§ **Work task**:
Print every line of text from all the records below exactly as it appears, leaving out the pictures.

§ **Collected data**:

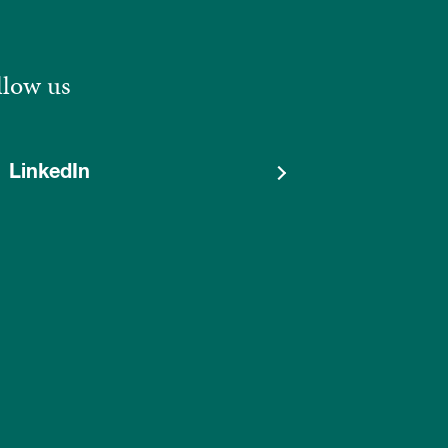
llow us
LinkedIn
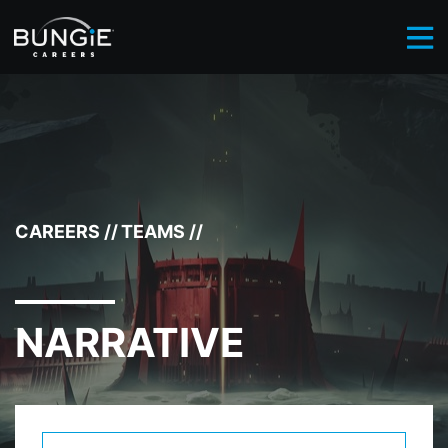
BROWSE CAREERS
NARRATIVE
//
CAREERS
//
TEAMS
//
NARRATIVE
Select Department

§ **Response for this exercise**:
llow us
LinkedIn
BROWSE CAREERS
NARRATIVE
//
CAREERS
//
TEAMS
//
NARRATIVE
Select Department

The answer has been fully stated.